A tool to assist in the analysis of the stock market making use of:
- Facial recognition to register a new user (and maybe also log-in)
- AI models to forecast tendencies in the stock market using Yahoo Finance
- Natural Language Processing (NLP) to evaluate social sentiment (Twitter, Reddit...) for specific assets
- An organized and up-to-date list of institutional investors from the SEC platform
- A streamlit dashboard to generate and visualize the graphics, tables, etc. to assist the analysis
- Others?
- To clone this repository, execute
git clone git@github.com:nmanduley/final_project.git - Install requirements by executing
pip install -r requirements.txt - ?
- NLP Model
By default, the Roberta NLP model is loaded from the original source (https://huggingface.co/cardiffnlp/twitter-roberta-base-sentiment).

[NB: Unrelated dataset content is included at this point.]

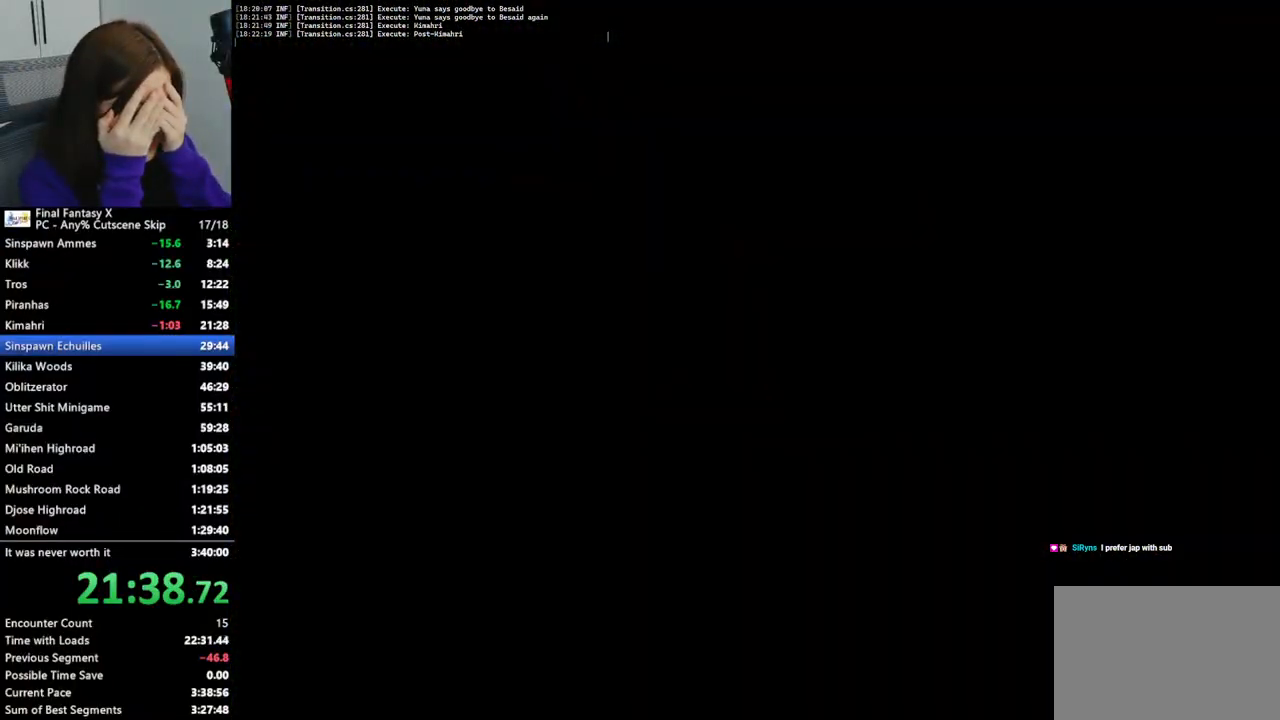
{"buttons": [], "left_stick": "up-left", "right_stick": "center", "events": [[500, "left_stick", "up-left"]]}
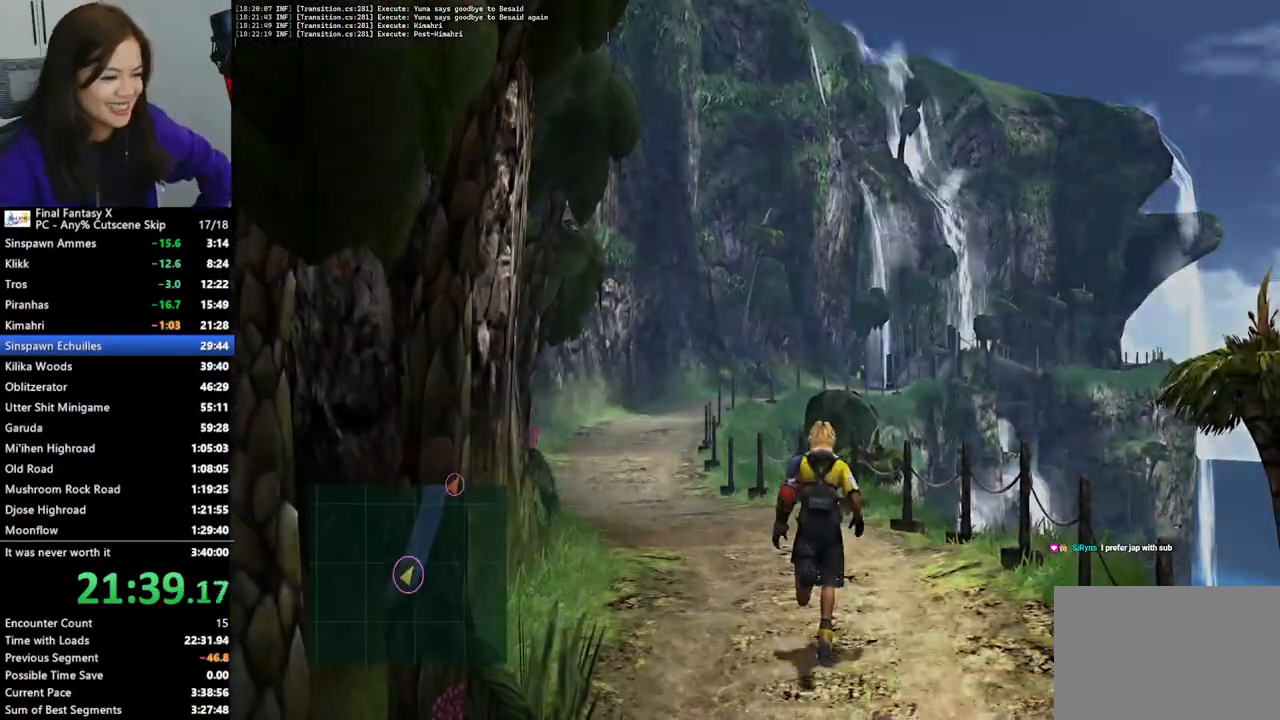
{"buttons": [], "left_stick": "up", "right_stick": "center", "events": [[400, "left_stick", "up"]]}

Alternatively, for better performance, the model can be downloaded and executed from the hard drive.
To download the model, execute the file 'download_model.py'. The script will create a new folder named "NLP_model" in the current working directory, where the model will be downloaded.
To load the model from the local directory, open (insert .py script where the models are loaded; currently eval_social_sentiment.py) and:
- Comment the line
path = 'cardiffnlp/twitter-roberta-base-sentiment' - Uncomment the line
path = os.path.normpath(os.getcwd() + '/NLP_model')
Section's To-Do:
- README: Specify/update the python script where the models will be loaded (parentheses above)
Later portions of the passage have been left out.